*** Given records ***

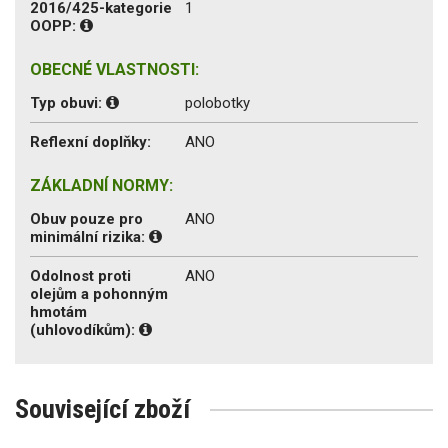
2016/425-kategorie
1
OOPP:
OBECNÉ VLASTNOSTI:
Typ obuvi:
polobotky
Reflexní doplňky:
ANO
ZÁKLADNÍ NORMY:
Obuv pouze pro
ANO
minimální rizika:
Odolnost proti
ANO
olejům a pohonným
hmotám
(uhlovodíkům):
Související zboží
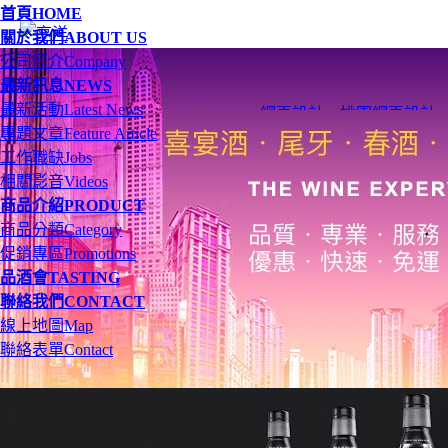
首頁
HOME
關於我們
ABOUT US
公司簡介
Company
最新訊息
NEWS
最新活動
Latest News
網頁設計
、
桃園網頁設計
專題文章
Feature Article
工作職缺
Jobs
相關影音
Videos
商品介紹
PRODUCT
商品分類
Category
促銷專區
Promotions
品酒會
TASTING
聯絡我們
CONTACT
線上地圖
Map
聯絡表單
Contact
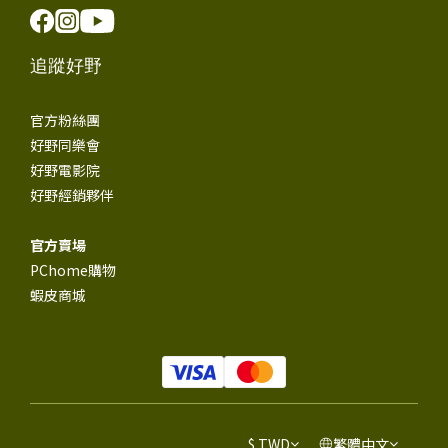
追蹤好野
官方粉絲團
好野同樂會
好野電影院
好野經銷夥伴
官方賣場
PChome購物
蝦皮商城
$
TWD
繁體中文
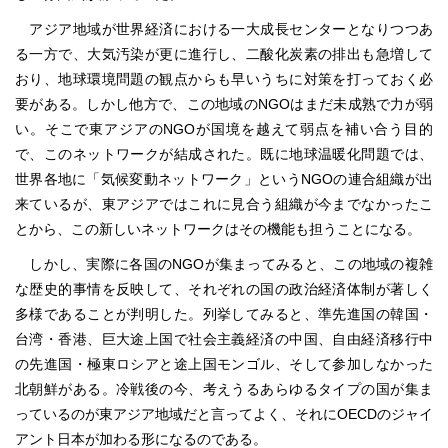
アジア地域が世界経済における一大成長センターとなりつつあ
る一方で、大気汚染が更に進行し、二酸化炭素の排出も急増して
おり、地球環境問題の観点からも早いうちに対策を打っておく必
要がある。しかし他方で、この地域のNGOはまだ未成熟で力が弱
い。そこで東アジアのNGOが国境を越えて弱点を補い合う目的
で、このネットワークが結成された。既に地球温暖化問題では、
世界各地に「気候変動ネットワーク」というNGOの連合組織が出
来ているが、東アジアではこれに見合う組織が今までなかったこ
とから、この新しいネットワークはその機能も担うことになる。
しかし、実際に各国のNGOが集まってみると、この地域の複雑
な歴史的事情を反映して、それぞれの国の政治経済体制が著しく
多様であることが判明した。列挙してみると、準先進国の韓国・
台湾・香港、巨大途上国で社会主義経済の中国、自由経済移行中
の先進国・極東ロシアと途上国モンゴル、そして参加しなかった
北朝鮮がある。冷戦後の今、考えうるあらゆるタイプの国が集ま
っているのが東アジア地域だと言ってよく、それにOECDのジャイ
アント日本が加わる形になるのである。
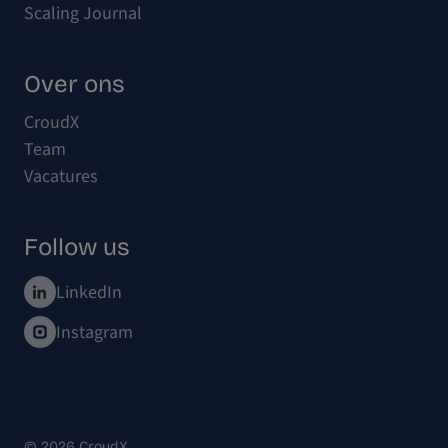
Scaling Journal
Over ons
CroudX
Team
Vacatures
Follow us
LinkedIn
Instagram
© 2026 CroudX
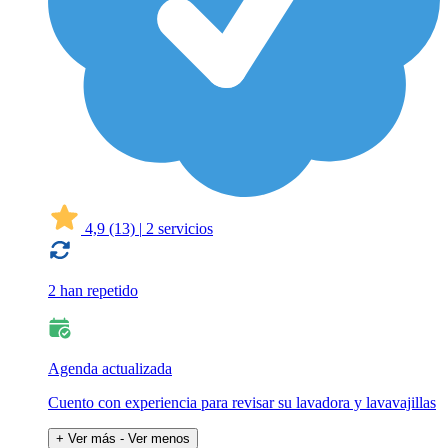
4,9
(13)
|
2 servicios
2 han repetido
Agenda actualizada
Cuento con experiencia para revisar su lavadora y lavavajillas
+ Ver más
- Ver menos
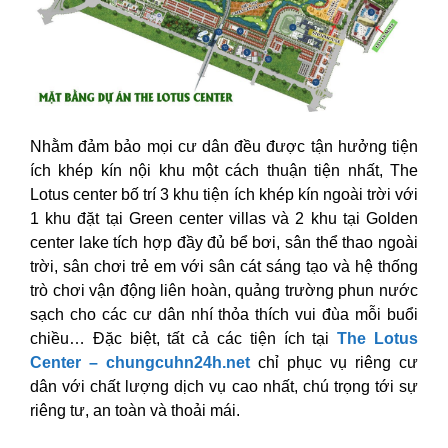
Nhằm đảm bảo mọi cư dân đều được tận hưởng tiện
ích khép kín nội khu một cách thuận tiện nhất, The
Lotus center bố trí 3 khu tiện ích khép kín ngoài trời với
1 khu đặt tại Green center villas và 2 khu tại Golden
center lake tích hợp đầy đủ bể bơi, sân thể thao ngoài
trời, sân chơi trẻ em với sân cát sáng tạo và hệ thống
trò chơi vận động liên hoàn, quảng trường phun nước
sạch cho các cư dân nhí thỏa thích vui đùa mỗi buổi
chiều… Đặc biệt, tất cả các tiện ích tại
The Lotus
Center – chungcuhn24h.net
chỉ phục vụ riêng cư
dân với chất lượng dịch vụ cao nhất, chú trọng tới sự
riêng tư, an toàn và thoải mái.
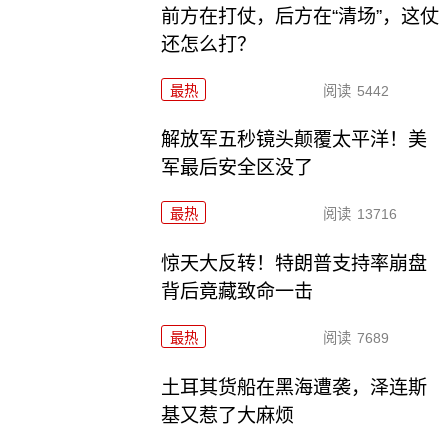
前方在打仗，后方在“清场”，这仗
还怎么打？
最热
阅读
5442
解放军五秒镜头颠覆太平洋！美
军最后安全区没了
最热
阅读
13716
惊天大反转！特朗普支持率崩盘
背后竟藏致命一击
最热
阅读
7689
土耳其货船在黑海遭袭，泽连斯
基又惹了大麻烦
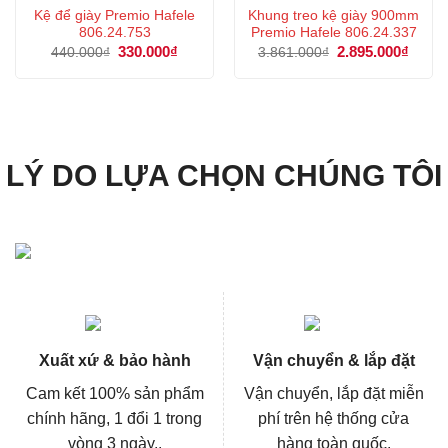
Kệ để giày Premio Hafele
Khung treo kệ giày 900mm
806.24.753
Premio Hafele 806.24.337
Giá
330.000
₫
Giá
Giá
2.895.000
₫
Giá
440.000
₫
3.861.000
₫
gốc
hiện
gốc
hiện
là:
tại
là:
tại
440.000₫.
là:
3.861.000₫.
là:
330.000₫.
2.895
LÝ DO LỰA CHỌN CHÚNG TÔI
Xuất xứ & bảo hành
Vận chuyển & lắp đặt
Cam kết 100% sản phẩm
Vận chuyển, lắp đặt miễn
chính hãng, 1 đổi 1 trong
phí trên hệ thống cửa
vòng 3 ngày..
hàng toàn quốc.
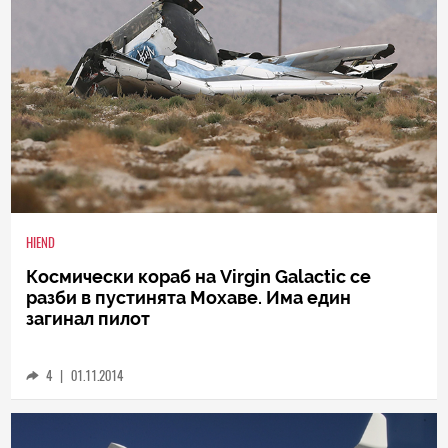
HIEND
Космически кораб на Virgin Galactic се
разби в пустинята Мохаве. Има един
загинал пилот
4
|
01.11.2014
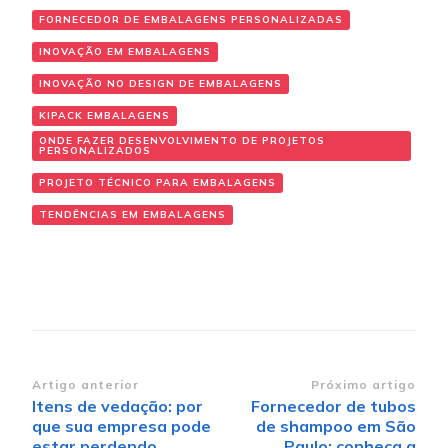
FORNECEDOR DE EMBALAGENS PERSONALIZADAS
INOVAÇÃO EM EMBALAGENS
INOVAÇÃO NO DESIGN DE EMBALAGENS
KIPACK EMBALAGENS
ONDE FAZER DESENVOLVIMENTO DE PROJETOS
PERSONALIZADOS
PROJETO TÉCNICO PARA EMBALAGENS
TENDÊNCIAS EM EMBALAGENS
Navegação de post
Artigo anterior
Próximo artigo
Itens de vedação: por
Fornecedor de tubos
que sua empresa pode
de shampoo em São
estar perdendo
Paulo: conheça a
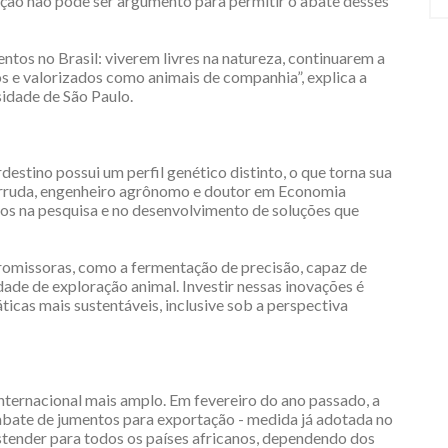
ção não pode ser argumento para permitir o abate desses
ntos no Brasil: viverem livres na natureza, continuarem a
os e valorizados como animais de companhia”, explica a
idade de São Paulo.
stino possui um perfil genético distinto, o que torna sua
Arruda, engenheiro agrônomo e doutor em Economia
os na pesquisa e no desenvolvimento de soluções que
promissoras, como a fermentação de precisão, capaz de
ade de exploração animal. Investir nessas inovações é
ticas mais sustentáveis, inclusive sob a perspectiva
internacional mais amplo. Em fevereiro do ano passado, a
bate de jumentos para exportação - medida já adotada no
estender para todos os países africanos, dependendo dos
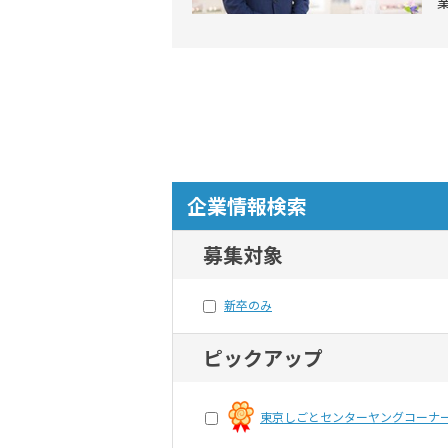
企業情報検索
募集対象
新卒のみ
ピックアップ
東京しごとセンターヤングコーナ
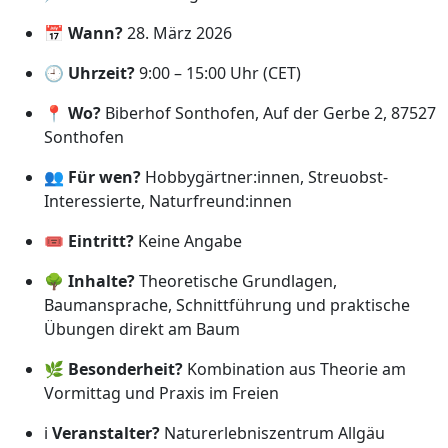
📅
Wann?
28. März 2026
🕘
Uhrzeit?
9:00 – 15:00 Uhr (CET)
📍
Wo?
Biberhof Sonthofen, Auf der Gerbe 2, 87527
Sonthofen
👥
Für wen?
Hobbygärtner:innen, Streuobst-
Interessierte, Naturfreund:innen
🎟️
Eintritt?
Keine Angabe
🌳
Inhalte?
Theoretische Grundlagen,
Baumansprache, Schnittführung und praktische
Übungen direkt am Baum
🌿
Besonderheit?
Kombination aus Theorie am
Vormittag und Praxis im Freien
ℹ️
Veranstalter?
Naturerlebniszentrum Allgäu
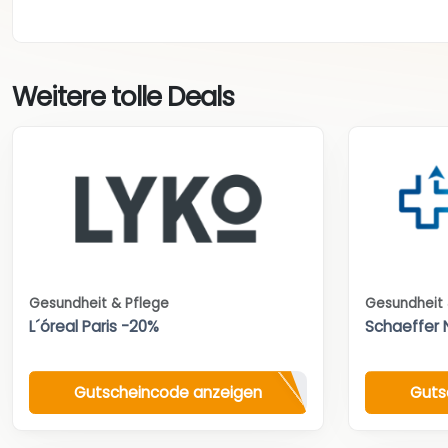
Weitere tolle Deals
Gesundheit & Pflege
Gesundheit 
L´óreal Paris -20%
Schaeffer 
Gutscheincode anzeigen
Guts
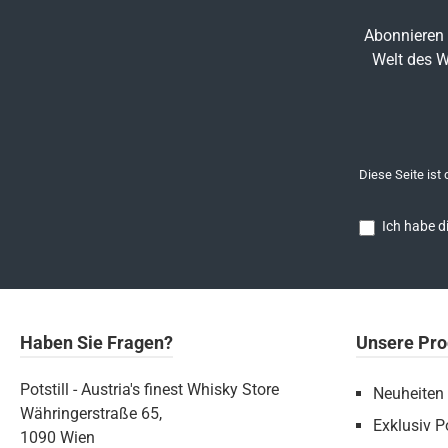
Abonnieren 
Welt des W
Diese Seite ist
Ich habe d
Haben Sie Fragen?
Unsere Pro
Potstill - Austria's finest Whisky Store
Neuheiten
Währingerstraße 65,
Exklusiv Po
1090 Wien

*** End of Given records ***

Work task – Count the lines in the material above that contain the string "innen". Reply with the number only.

Written answer – 2